Obama supposes that concrete expressions of care will function as a transforming power for the good. Even when disagreements are irresolvable, the right response is to affirm the value of the others, agree to disagree and organize an effort to proceed nevertheless in the most humane and least harmful manner.

Since everyone aspires to fulfill their own humanity, his appeal to this common ground means that everyone should be enabled to advance their own best interests as persons, families, communities, nations, citizens of the planet.

Many find it difficult to realize their entitlements by their own power. Others, through personal ambitions or some ideology, attempt to fulfill their own preferences at the expense of others. Neither is easy to treat effectively.

Indifference to the needy and defensiveness toward opponents are common responses. Obama shifts the power by focusing on existing needs and prospects for remedies. Creative, genuinely caring responses take precedence.

Deference to diversity can moderate absolutist assumptions that cause conflicts. Differences can mutually strengthen rather than exclude or disadvantage.

This moral logic does not support indiscriminate generosity or abandoning individual enterprise. Neither does it support force, violence or indifference. Egocentric individuality transitions to include other-oriented concerns.

Obama is criticized for being soft, naive, overly optimistic.

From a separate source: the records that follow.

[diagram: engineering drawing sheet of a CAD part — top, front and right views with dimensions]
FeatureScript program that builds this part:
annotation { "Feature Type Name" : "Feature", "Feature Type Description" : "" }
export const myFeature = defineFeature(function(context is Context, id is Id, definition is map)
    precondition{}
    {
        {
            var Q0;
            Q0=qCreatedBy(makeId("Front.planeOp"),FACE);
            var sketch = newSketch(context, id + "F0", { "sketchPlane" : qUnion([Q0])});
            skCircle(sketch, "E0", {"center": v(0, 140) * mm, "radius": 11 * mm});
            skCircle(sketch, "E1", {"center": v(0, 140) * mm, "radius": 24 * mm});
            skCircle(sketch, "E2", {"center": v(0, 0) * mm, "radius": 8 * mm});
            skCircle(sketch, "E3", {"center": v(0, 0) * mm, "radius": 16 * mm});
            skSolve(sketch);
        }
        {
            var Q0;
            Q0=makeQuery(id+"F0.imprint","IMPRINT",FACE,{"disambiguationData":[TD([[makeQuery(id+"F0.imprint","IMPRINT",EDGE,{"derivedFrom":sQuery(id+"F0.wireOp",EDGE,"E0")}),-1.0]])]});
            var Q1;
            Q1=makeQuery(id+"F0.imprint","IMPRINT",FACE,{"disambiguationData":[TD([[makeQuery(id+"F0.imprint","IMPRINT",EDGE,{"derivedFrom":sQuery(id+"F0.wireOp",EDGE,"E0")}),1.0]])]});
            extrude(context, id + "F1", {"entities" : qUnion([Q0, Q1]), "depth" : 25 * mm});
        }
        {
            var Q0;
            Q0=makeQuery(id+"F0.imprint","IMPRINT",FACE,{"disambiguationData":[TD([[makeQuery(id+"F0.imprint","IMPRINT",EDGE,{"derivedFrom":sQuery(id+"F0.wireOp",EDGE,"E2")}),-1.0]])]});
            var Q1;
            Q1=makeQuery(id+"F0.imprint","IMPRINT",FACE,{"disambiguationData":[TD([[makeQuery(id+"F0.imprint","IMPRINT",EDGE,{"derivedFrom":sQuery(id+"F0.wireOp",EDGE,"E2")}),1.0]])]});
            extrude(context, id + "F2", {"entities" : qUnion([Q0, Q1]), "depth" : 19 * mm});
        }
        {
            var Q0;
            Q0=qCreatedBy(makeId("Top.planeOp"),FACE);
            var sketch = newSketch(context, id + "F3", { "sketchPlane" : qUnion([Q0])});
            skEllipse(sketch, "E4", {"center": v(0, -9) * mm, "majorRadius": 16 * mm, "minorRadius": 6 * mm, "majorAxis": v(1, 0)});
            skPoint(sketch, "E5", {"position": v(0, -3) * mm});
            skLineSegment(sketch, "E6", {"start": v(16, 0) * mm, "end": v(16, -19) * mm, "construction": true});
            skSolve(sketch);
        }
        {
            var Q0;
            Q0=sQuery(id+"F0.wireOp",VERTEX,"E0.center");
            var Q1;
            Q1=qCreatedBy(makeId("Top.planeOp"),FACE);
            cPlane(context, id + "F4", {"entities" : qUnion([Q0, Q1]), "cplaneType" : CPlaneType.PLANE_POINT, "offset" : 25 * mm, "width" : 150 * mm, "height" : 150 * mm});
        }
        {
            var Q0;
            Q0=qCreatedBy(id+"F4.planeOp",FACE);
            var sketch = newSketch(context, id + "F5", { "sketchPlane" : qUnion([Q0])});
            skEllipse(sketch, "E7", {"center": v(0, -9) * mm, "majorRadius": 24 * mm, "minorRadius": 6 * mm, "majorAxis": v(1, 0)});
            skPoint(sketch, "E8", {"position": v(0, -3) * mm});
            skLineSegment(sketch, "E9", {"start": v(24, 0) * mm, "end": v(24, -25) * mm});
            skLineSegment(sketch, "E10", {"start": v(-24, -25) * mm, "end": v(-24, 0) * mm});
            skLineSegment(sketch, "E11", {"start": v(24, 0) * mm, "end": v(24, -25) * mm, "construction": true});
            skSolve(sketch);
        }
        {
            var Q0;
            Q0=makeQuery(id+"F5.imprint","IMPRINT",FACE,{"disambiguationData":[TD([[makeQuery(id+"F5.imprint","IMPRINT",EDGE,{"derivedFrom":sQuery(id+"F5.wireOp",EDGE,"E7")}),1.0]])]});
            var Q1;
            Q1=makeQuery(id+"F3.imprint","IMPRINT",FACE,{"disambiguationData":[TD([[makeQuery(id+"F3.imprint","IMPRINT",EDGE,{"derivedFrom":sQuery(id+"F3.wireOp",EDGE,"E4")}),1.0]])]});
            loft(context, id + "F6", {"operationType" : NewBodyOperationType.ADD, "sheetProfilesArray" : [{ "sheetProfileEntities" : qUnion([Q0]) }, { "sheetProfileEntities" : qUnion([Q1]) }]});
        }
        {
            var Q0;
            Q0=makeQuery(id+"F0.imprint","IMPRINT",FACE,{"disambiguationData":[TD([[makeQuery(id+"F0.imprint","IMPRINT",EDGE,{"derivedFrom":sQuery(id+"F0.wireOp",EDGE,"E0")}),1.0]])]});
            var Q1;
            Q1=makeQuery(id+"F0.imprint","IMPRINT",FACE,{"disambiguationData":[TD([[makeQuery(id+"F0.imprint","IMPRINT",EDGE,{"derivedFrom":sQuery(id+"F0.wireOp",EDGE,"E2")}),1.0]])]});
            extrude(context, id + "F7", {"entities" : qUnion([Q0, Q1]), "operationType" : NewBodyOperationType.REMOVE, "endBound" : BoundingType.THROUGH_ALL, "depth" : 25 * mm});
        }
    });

His reply so far has been a hard-nosed persistence: Get real. Enemies and those in need are not unlike us. Caught up in their own predicaments, they have concerns akin to ours that deserve to be addressed. Be on the ready, negotiate, employ diplomatic skills to be as effective as possible. Not doing so simply continues if not exacerbates the problems.

Care as a result of basic respect supposes the development and exercise of skills. Actions make reality; service enables. Cooperative effort transforms. Those involved learn the tangible values of goodness and neighborliness.

These principles found in Christianity are also expressed in other spiritual traditions. Stated as secular values, they involve equality and justice for all, and carry with them values such as life and liberty.

Fundamentals get obscured by other interests. Values of a good life are learned by living through not only one's own aspirations, but the aspirations of others. Working with others, even in disagreement, can educate, elevate and be surprisingly productive.

Rather than drawing a line that should or should not be crossed, Obama's line encircles everyone. The audacious give priority to persons and encourage resourcefulness. Hope labors for the good.

Wherever else spirituality might be located, the president finds it in the life of every person, a kind of spiritualized democracy.